Наконец он преодолел тиски, сжимавшие ему грудь, и твердо сказал:
– Я – делегат.
– От кого?.. – испуганно и удивленно спросил начальник.
– От тех… – показал старик на землю.
– Это от кого же? От каких?
– Которые ушли…
– Куда?
– Туда… – показал старик вниз. – Под станки. В могилу…
Трансмиссии вздрогнули, сбавили тон.
Заревел гудок.
Старик сбросил куртку.
Завод стал. Послышался крик, говор и смех выходящей толпы.
Старик, не откланявшись с начальником, быстро вышел из клетки.
Тихо шел за ним начальник.
Старик прорезал толпу. Он был выше ее на целую голову.
Сразу крик и смех отлетели.
Завод онемел. И по его сводам, как в могильном склепе, несся и бился кашель старика.
Он так гулко и глухо бухал, что кашель казался самым совершенным словом, словом тех, что ушли, что в могилах.
И на мгновенье казалось, что завод остановился не по гудку, а колеса застыли от этого кашля.
Один-единый общий вздох в толпе. Вздохнул великан-завод, и наждачная пыль, проникшая из клетки, тихо садится на голову толпы. Толпа движется, затихшая, сразу как будто потерявшая молодость. Шаги ее, замедленные и неровные, говорят о том, что в жизни иногда самый обыкновенный выход превращается в процессию.
Старик на этот раз закашлялся так, как никогда.
Он стал задыхаться и, окруженный толпой, упал.
И умер без агонии.
Старика хоронили через два дня.
Стали все заводы нашего «Черного предместья». Не работали и на промыслах.
Тихо, только для поддержания огня, горели кочегарки. Заводские трубы ровно дымились и стояли на фоне неба, как потушенные свечи в храме капитала. Вышки, немые и черные, казались траурными великанами, склонившими головы.
Рабочая толпа шла без песен и молитв, как приговоренная к молчанию.
Ни слов, ни речей не было сказано.
Не было ни одного венка: все знали, что наждачная пыль, которую унес в своей груди старик, что эта пыль завтра пройдет сквозь могилу, загубит венок, и сердце толпы еще раз будет поругано.

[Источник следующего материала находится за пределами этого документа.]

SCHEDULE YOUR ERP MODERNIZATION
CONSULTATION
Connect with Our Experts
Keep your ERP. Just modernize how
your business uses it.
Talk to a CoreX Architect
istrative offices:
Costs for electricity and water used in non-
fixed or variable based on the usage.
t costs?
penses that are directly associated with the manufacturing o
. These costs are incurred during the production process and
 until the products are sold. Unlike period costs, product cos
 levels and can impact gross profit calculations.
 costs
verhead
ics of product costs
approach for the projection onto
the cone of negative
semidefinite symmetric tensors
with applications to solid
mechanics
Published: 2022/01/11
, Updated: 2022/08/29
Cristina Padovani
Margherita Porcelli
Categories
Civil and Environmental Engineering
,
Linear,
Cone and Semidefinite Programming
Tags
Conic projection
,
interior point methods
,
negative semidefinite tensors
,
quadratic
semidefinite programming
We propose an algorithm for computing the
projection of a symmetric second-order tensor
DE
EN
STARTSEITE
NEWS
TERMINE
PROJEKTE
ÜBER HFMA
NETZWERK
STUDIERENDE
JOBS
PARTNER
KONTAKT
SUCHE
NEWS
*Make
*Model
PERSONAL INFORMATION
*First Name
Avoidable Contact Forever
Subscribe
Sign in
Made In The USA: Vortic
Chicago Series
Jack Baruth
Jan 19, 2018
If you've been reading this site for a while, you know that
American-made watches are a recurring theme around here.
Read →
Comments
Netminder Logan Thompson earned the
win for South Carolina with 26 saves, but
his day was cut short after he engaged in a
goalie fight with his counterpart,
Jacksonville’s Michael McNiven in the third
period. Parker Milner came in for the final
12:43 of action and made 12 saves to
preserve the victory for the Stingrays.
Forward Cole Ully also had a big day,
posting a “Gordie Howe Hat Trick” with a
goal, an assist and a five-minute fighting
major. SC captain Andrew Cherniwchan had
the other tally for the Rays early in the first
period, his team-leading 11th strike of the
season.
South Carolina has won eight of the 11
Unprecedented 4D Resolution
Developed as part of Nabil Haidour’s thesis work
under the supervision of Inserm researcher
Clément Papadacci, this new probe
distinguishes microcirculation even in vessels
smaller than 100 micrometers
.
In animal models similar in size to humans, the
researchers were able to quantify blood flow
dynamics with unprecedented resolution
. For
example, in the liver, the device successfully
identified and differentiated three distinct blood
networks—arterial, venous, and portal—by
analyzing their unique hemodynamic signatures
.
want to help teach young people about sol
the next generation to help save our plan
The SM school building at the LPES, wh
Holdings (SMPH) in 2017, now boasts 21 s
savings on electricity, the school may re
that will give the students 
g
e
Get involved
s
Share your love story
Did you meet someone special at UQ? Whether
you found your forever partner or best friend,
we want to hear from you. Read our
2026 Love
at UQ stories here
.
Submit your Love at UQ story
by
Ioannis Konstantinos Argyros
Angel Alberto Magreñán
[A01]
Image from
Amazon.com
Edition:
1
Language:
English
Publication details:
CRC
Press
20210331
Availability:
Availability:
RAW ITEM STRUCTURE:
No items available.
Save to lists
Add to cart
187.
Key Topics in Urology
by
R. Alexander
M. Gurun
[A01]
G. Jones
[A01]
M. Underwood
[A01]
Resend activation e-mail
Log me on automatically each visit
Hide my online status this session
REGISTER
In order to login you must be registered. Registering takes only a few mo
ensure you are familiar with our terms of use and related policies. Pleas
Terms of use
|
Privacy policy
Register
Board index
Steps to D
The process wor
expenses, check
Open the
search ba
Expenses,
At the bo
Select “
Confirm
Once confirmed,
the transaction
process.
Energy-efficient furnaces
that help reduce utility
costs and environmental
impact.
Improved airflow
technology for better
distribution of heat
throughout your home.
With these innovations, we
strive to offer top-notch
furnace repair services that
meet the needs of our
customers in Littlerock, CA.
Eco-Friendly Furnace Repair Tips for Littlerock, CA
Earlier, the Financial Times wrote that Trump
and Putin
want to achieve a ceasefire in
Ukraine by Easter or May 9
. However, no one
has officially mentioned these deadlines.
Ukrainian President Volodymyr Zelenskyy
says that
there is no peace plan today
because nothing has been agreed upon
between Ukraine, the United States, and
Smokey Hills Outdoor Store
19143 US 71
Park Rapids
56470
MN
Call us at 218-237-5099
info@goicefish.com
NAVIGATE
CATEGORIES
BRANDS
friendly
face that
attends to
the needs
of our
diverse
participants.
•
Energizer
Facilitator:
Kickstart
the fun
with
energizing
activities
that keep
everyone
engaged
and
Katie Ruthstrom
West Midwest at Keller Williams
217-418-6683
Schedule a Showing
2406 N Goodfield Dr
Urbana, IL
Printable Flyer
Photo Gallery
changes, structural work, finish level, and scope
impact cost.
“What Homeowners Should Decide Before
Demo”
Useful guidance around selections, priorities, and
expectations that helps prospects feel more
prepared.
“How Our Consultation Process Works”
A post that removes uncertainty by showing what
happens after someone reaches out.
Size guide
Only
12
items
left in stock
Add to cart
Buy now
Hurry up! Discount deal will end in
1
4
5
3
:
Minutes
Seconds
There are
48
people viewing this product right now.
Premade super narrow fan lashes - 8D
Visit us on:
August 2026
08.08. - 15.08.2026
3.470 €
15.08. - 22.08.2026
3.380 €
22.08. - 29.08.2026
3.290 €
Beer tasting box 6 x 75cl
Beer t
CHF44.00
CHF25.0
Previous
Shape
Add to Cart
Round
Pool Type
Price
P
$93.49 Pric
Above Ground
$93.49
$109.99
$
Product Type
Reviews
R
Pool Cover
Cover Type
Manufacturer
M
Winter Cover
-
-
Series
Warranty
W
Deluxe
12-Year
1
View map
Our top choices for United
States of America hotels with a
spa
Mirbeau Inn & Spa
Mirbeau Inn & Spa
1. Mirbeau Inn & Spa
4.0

На могилу положили тот самый наждачный камень, на котором работал покойный; это была его последняя воля.
На камне алмазом вырезали надпись:
«Агитатору „Черного предместья“, не знавшему слов».
Я люблю*
Дума работницы*
Я полюбил*
Мы идем!*
Мы падали. Нас поражали.
Но в муках отчаянных все ж мы кричали:
«Мы явимся снова, придем!»
Серые дни поползли по земле.
Попрятались красные зори, забытые надежды, был выжжен сомненьем порыв.
То яростно бился о камни, то черной тоской залегал по долинам ветер –
бездомный скиталец, таился и жался измученный.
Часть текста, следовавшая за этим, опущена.